The good times that made us laugh
Outweigh the bad
I thought we'd get to see forever
But forever's gone away
It's so hard to say goodbye to yesterday
The pictures started showing High School days at McKinley. That was the Santana I remembered. Her beautiful smile, and big brown eyes. The way her Cheerios uniform hugged her body so perfectly. I missed it. I missed her.
I don't know where this road
Is going to lead
All I know is where we've been
And what we've been through
If we get to see tomorrow
I hope it's worth all the wait
It's so hard to say goodbye to yesterday
And that's when it got really tough. Pictures of us together started showing. Video clips of us riding four wheelers at my aunt's ranch, and us at the park playing on swings. It was all of my favorite memories with Santana. It took all I had left inside of me to not break down then.
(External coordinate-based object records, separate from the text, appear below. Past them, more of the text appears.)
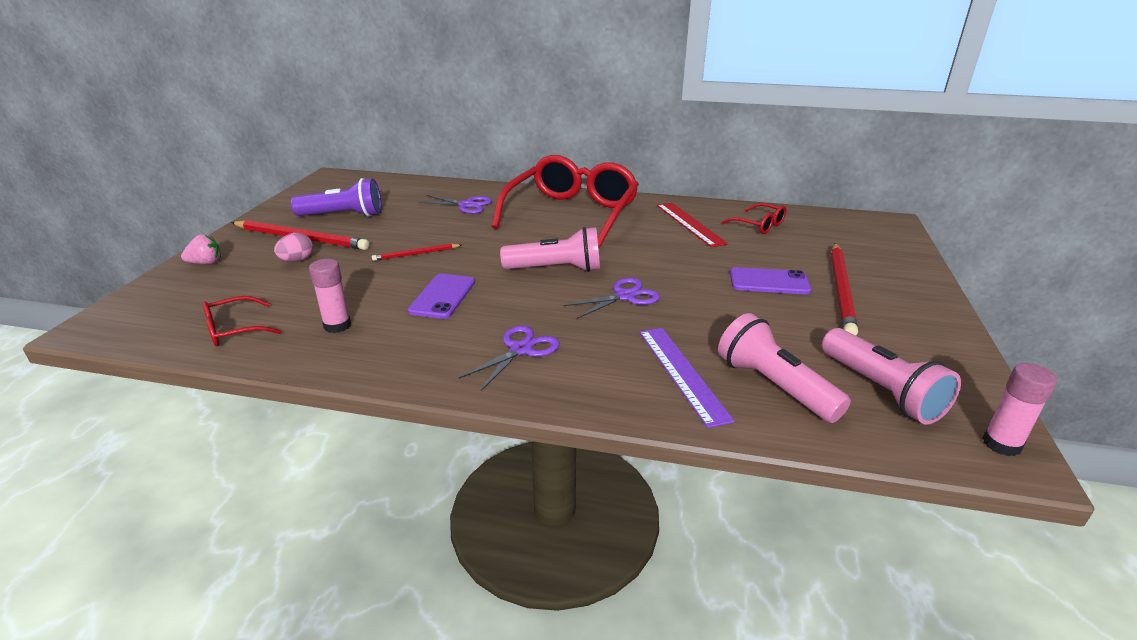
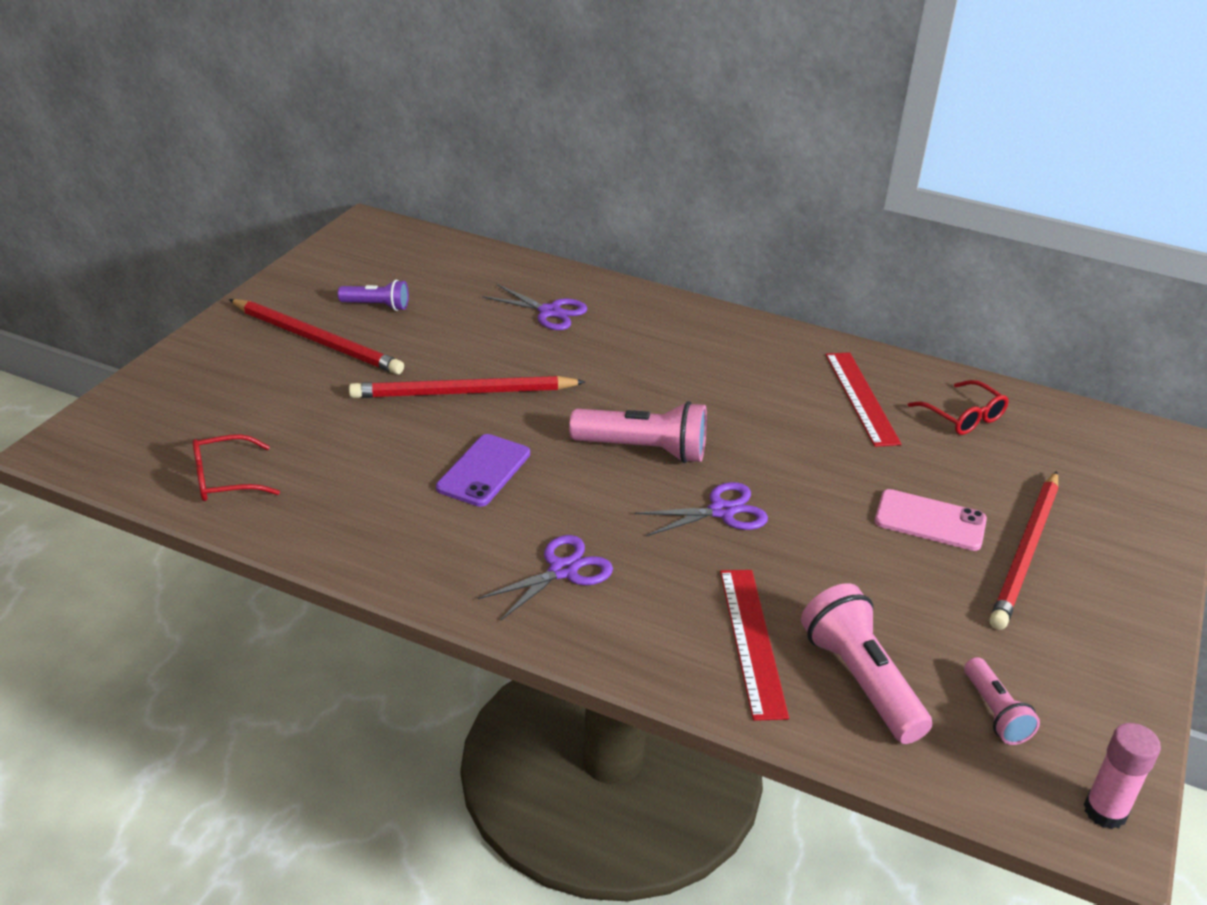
camera: 10 degrees right, 5 degrees up
(206, 263) = (194, 364): pink strawberry -> none
(297, 260) = (308, 378): pink egg -> none
(337, 325) = (347, 494): pink glue stick -> none
(343, 215) = (377, 306): purple flashlight -> purple flashlight, size x0.58
(416, 254) = (463, 393): red pencil -> red pencil, size x1.91
(572, 213) = (695, 351): red glasses -> none
(682, 373) = (752, 641): purple ruler -> red ruler
(769, 282) = (930, 521): purple phone -> pink phone
(881, 390) = (994, 713): pink flashlight -> pink flashlight, size x0.58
And I'll take with me the memories
To be my sunshine after the rain
It's so hard to say goodbye to yesterday
And I'll take with me the memories
To be my sunshine after the rain
It's so hard to say goodbye to yesterday
As the song finished, the instrumental went on and watched as the pictures of us still played on the screen. The last video was something I recorded and Santana was talking to me. I remembered that day like it was yesterday. We were sitting on the bleachers at the football field after Cheerios practice one day. We always had time like this, but this one in particular was my favorite. The music went quieter, so everyone could hear her talking.
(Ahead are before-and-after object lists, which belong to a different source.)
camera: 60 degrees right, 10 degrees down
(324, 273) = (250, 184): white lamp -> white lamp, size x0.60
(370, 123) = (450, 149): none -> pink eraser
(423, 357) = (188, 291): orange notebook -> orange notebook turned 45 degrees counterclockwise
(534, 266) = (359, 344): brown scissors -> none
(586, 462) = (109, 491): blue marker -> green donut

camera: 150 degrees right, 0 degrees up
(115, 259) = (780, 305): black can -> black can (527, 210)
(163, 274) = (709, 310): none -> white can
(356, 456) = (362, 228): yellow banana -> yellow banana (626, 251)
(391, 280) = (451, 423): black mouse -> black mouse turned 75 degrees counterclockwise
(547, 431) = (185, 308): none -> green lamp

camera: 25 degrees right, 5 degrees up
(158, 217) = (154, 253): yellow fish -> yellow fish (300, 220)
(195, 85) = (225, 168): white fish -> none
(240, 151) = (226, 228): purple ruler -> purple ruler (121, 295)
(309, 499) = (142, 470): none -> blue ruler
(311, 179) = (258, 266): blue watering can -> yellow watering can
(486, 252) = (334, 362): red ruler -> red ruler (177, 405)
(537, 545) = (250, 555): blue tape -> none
"San tell me how much you love me" I saw her smiling at the camera, and she sort of turned her head and did that cute smile she always gave me.
"Britt you already know how much I love you. You just wanna hear me say it." She chuckled, and ran her hand through her hair.
"You already know that I love hearing it, so just tell me!"
"Alright, alright. Stop giving me that pouty face. You know I can't resist that." She smiled, and then looked straight into the lens. It felt like she was actually there. It made my heart drop. I could feel the tears coming faster. "Brittany, you are my one and only. You are the first person that I have ever fallen in love with. Falling is actually an understatement. It was more like, destiny. Destiny is what brought us together. My angel from heaven. The only one in the entire world for me. Don't you let anyone make you think that what i'm saying isn't true. Because I meant everything from the bottom of my heart. You're sexy, loving, and you take care of me like no one else. You know exactly what to say to calm me down, and what to tell me when i'm crying." That's when she grabbed the camera and put it down on the bleacher in a way that you could see both of us sitting. She scooted closer to me, and held my hands in hers. "Brittany Susan Pierce, I love you with everything my entire heart and soul. And nothing is ever going to change that." Santana kissed me, and then pulled me in for a hug.
The video faded out. That's when I realized I was in denial the entire time. I didn't want to allow myself to believe that she was gone for good. Watching her on the screen, made me realize she wasn't coming back. I wouldn't be able to look into her eyes anymore. I wouldn't be able to feel the warmness of her skin against mine. I was going home, to an empty bed. I wouldn't have anymore sweet kissed from her, or long hugs in her arms. All those thoughts ran through my mind, and that's when I broke. Rachel and Quinn grabbed me, and held me up. Being strong didn't last that long. The emotions were hitting me like a high-speed train. I couldn't handle it. Santana was gone, and there was nothing I could do about it.